DOCUMENT EXTRACT>
________

The University of Virginia launched the Virginia College Advising Corps (VCAC) in the fall of 2005 as a public service program to address the widening gap in college access for low income, first generation, and under-represented students. Our mission is to increase the number of these students entering and completing higher education.

The Corps places recent UVA graduates in high schools throughout the Commonwealth to work alongside counselors and other college access organizations. These near-peer College Advisers assist high school students and their families with college searches, essay writing, SAT/ACT prep, college applications, FAFSA completion, scholarship searches, college visits, and successfully transitioning to post-secondary education. Since 2005, our Advisers have done the following:

  • 163,009 1-on-1 appointments with students
  • 25,711 classroom visits and workshops
  • 13,410 meetings with parents
  • 4,421 campus tours
  • 8,407 assisted on SAT preparation
  • 13,351 FAFSAs completed

Currently, 22 Advisers serve in 26 partner high schools. The program became the model for the national College Advising Corps, now present in 15 states with 597 Advisers in service. In program year 2015-2016, Advisers helped to bring $36,072,683 in institutional aid and $6,750,616 in scholarships to students in our localities across the Commonwealth. VCAC is a joint venture of the University of Virginia and the national College Advising Corps, and is an AmeriCorps program.

The Need for an Advising Corps

  • Many low-income, first-generation-college, and underrepresented students are not receiving the advice and support they need to identify and enroll in colleges where they will persist to degree – with lasting consequences not only for those students, but also for the nation.

________

INSTRUCTIONS>
1. Answer these questions about the advising corps text, one answer per line:
(a) In what season and year did the University of Virginia launch the Virginia College Advising Corps?
(b) How many FAFSAs have the Advisers completed?
(c) In how many partner high schools do Advisers currently serve?
2. Convert lines of the records into a numbered list, with one line per item and blank lines omitted. Begin at the first line of the records and stop after the line that contains "il at bo meget".
The text and the records come from different, unrelated sources.

________

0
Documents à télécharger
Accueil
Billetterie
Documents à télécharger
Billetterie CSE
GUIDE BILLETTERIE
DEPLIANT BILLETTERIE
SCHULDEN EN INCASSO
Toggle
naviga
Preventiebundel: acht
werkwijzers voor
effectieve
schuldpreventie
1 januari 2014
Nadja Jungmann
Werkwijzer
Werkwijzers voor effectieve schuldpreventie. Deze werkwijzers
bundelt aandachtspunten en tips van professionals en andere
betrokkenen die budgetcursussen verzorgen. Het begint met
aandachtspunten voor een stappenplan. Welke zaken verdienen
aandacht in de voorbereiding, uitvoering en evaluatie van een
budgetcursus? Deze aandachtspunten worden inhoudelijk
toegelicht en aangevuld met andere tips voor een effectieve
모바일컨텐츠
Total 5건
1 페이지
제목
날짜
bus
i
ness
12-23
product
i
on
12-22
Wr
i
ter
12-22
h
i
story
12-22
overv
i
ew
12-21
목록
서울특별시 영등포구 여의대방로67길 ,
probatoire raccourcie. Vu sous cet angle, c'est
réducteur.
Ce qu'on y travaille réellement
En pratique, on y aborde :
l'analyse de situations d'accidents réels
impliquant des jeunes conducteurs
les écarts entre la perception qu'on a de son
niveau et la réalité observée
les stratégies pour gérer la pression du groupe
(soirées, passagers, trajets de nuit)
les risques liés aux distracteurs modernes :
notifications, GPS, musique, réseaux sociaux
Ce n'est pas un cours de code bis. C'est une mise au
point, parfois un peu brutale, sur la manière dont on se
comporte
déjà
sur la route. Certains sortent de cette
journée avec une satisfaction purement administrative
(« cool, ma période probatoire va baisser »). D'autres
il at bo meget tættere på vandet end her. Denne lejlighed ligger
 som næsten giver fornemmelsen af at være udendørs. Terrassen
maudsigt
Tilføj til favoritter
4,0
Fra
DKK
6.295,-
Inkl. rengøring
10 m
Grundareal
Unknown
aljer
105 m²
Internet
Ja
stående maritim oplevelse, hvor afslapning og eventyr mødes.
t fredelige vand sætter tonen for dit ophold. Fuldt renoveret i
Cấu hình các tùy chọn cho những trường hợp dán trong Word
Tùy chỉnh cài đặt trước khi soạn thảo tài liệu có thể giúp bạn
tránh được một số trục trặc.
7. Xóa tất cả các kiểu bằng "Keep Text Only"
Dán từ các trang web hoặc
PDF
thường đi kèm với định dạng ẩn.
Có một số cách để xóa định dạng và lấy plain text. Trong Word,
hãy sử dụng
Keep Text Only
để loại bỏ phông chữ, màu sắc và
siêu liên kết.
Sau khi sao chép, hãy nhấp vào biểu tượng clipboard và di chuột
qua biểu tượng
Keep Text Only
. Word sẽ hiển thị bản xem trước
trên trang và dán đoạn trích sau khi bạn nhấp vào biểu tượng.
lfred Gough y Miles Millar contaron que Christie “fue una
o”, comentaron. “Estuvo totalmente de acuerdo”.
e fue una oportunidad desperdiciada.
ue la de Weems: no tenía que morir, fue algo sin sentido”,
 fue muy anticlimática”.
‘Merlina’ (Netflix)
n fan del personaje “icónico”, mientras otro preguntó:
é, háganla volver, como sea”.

________

ANSWERS FOR EACH ITEM>
1.
(a) The fall of 2005
(b) 13,351
(c) 26

2.
1. 0
2. Documents à télécharger
3. Accueil
4. Billetterie
5. Documents à télécharger
6. Billetterie CSE
7. GUIDE BILLETTERIE
8. DEPLIANT BILLETTERIE
9. SCHULDEN EN INCASSO
10. Toggle
11. naviga
12. Preventiebundel: acht
13. werkwijzers voor
14. effectieve
15. schuldpreventie
16. 1 januari 2014
17. Nadja Jungmann
18. Werkwijzer
19. Werkwijzers voor effectieve schuldpreventie. Deze werkwijzers
20. bundelt aandachtspunten en tips van professionals en andere
21. betrokkenen die budgetcursussen verzorgen. Het begint met
22. aandachtspunten voor een stappenplan. Welke zaken verdienen
23. aandacht in de voorbereiding, uitvoering en evaluatie van een
24. budgetcursus? Deze aandachtspunten worden inhoudelijk
25. toegelicht en aangevuld met andere tips voor een effectieve
26. 모바일컨텐츠
27. Total 5건
28. 1 페이지
29. 제목
30. 날짜
31. bus
32. i
33. ness
34. 12-23
35. product
36. i
37. on
38. 12-22
39. Wr
40. i
41. ter
42. 12-22
43. h
44. i
45. story
46. 12-22
47. overv
48. i
49. ew
50. 12-21
51. 목록
52. 서울특별시 영등포구 여의대방로67길 ,
53. probatoire raccourcie. Vu sous cet angle, c'est
54. réducteur.
55. Ce qu'on y travaille réellement
56. En pratique, on y aborde :
57. l'analyse de situations d'accidents réels
58. impliquant des jeunes conducteurs
59. les écarts entre la perception qu'on a de son
60. niveau et la réalité observée
61. les stratégies pour gérer la pression du groupe
62. (soirées, passagers, trajets de nuit)
63. les risques liés aux distracteurs modernes :
64. notifications, GPS, musique, réseaux sociaux
65. Ce n'est pas un cours de code bis. C'est une mise au
66. point, parfois un peu brutale, sur la manière dont on se
67. comporte
68. déjà
69. sur la route. Certains sortent de cette
70. journée avec une satisfaction purement administrative
71. (« cool, ma période probatoire va baisser »). D'autres
72. il at bo meget tættere på vandet end her. Denne lejlighed ligger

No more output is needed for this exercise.